«Quella cicatrice sulla mano dello sceicco è uguale a quella di mio figlio». A parlare è Bianca, la mamma di Mauro Romano, il bambino scomparso all’età di 6 anni, nel 1977 dal Salento. La donna ha visto in una foto l’immagine della mano di Mohammed Al Habtoor, sceicco che risiede a Dubai e non ha dubbi. «È lui, è Mauro. Ormai ho pochi ricordi del mio bambino, ma non posso dimenticare il giorno in cui si bruciò la manina col ferro da stiro». Il piccolo Mauro è scomparso nel nulla da Recale il 21 giugno del 1977. I genitori erano a Poggiomarino per il funerale del nonno paterno, mentre il piccolo restò con i nonni materni. Da allora la famiglia non ha avuto più notizie certe sulla sua sorte.

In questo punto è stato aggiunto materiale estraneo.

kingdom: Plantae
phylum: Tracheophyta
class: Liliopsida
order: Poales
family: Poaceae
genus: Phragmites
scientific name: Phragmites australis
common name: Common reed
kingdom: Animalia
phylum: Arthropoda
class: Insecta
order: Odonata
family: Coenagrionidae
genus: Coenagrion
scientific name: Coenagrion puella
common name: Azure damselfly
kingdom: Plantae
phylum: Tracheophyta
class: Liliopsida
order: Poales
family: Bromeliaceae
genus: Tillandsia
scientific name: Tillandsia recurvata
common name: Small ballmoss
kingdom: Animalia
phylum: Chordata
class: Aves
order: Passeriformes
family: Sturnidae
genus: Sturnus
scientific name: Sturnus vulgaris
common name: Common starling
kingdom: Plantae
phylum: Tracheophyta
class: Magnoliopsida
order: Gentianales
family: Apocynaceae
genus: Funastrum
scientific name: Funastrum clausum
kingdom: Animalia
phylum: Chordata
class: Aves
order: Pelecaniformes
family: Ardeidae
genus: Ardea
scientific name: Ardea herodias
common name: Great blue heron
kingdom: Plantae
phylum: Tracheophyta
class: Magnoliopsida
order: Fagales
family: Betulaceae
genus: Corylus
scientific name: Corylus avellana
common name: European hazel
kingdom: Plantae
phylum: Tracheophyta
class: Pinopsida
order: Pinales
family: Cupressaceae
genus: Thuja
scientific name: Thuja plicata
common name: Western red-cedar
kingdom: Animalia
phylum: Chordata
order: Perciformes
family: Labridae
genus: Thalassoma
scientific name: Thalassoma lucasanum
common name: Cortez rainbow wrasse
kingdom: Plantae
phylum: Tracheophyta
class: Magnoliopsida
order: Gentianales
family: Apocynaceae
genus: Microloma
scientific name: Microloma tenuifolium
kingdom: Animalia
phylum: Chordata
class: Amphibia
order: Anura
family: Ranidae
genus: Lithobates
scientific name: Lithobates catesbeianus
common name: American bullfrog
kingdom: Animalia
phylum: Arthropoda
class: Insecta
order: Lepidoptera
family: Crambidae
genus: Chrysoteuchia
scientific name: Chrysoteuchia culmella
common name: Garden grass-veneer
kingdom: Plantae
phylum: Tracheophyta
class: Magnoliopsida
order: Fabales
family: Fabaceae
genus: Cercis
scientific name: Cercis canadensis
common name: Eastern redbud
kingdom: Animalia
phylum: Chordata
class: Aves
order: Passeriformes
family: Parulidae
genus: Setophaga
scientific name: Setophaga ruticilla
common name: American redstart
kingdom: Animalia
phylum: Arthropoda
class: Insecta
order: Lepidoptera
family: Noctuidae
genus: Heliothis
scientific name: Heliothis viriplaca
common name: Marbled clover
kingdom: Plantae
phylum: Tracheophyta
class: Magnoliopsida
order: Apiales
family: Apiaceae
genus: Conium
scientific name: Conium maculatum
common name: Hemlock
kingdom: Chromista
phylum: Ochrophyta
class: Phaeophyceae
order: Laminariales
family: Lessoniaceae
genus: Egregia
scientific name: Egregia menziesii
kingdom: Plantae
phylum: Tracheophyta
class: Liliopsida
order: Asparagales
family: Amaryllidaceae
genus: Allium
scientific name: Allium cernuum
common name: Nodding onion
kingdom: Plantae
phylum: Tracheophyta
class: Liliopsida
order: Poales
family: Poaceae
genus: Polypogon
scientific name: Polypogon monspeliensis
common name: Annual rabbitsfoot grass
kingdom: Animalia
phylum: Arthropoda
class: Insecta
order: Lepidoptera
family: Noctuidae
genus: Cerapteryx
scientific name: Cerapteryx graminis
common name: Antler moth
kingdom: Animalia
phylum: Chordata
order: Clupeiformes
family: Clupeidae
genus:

Negli ultimi giorni la vicenda è tornata al centro della cronaca. Il Pm Stefania Minnini ha depositato l’avviso di conclusione delle indagini preliminari, confermando la tesi della famiglia che sostiene da tempo la responsabilità di Vittorio Romanelli, il barbiere del paese che, secondo l’accusa, avrebbe rapito e consegnato il bambino a due uomini scesi da una macchina bianca.

Ad unire il piccolo Mauro con Al Habtoor ci sono tre elementi: l’età quasi sovrapponibile (Mauro è del 1970, lo sceicco ufficialmente del 1968), la bruciatura sulla mano destra, evidenziata dalla mamma e una cicratice sul sopracciglio sinistro. La vicenda ricorda molto il caso di Denise Pipitone. Anche stavolta la famiglia non ha mai smesso di indagare e spera di aver trovato la soluzione ad un mistero che l’attanaglia da quarantaquattro anni.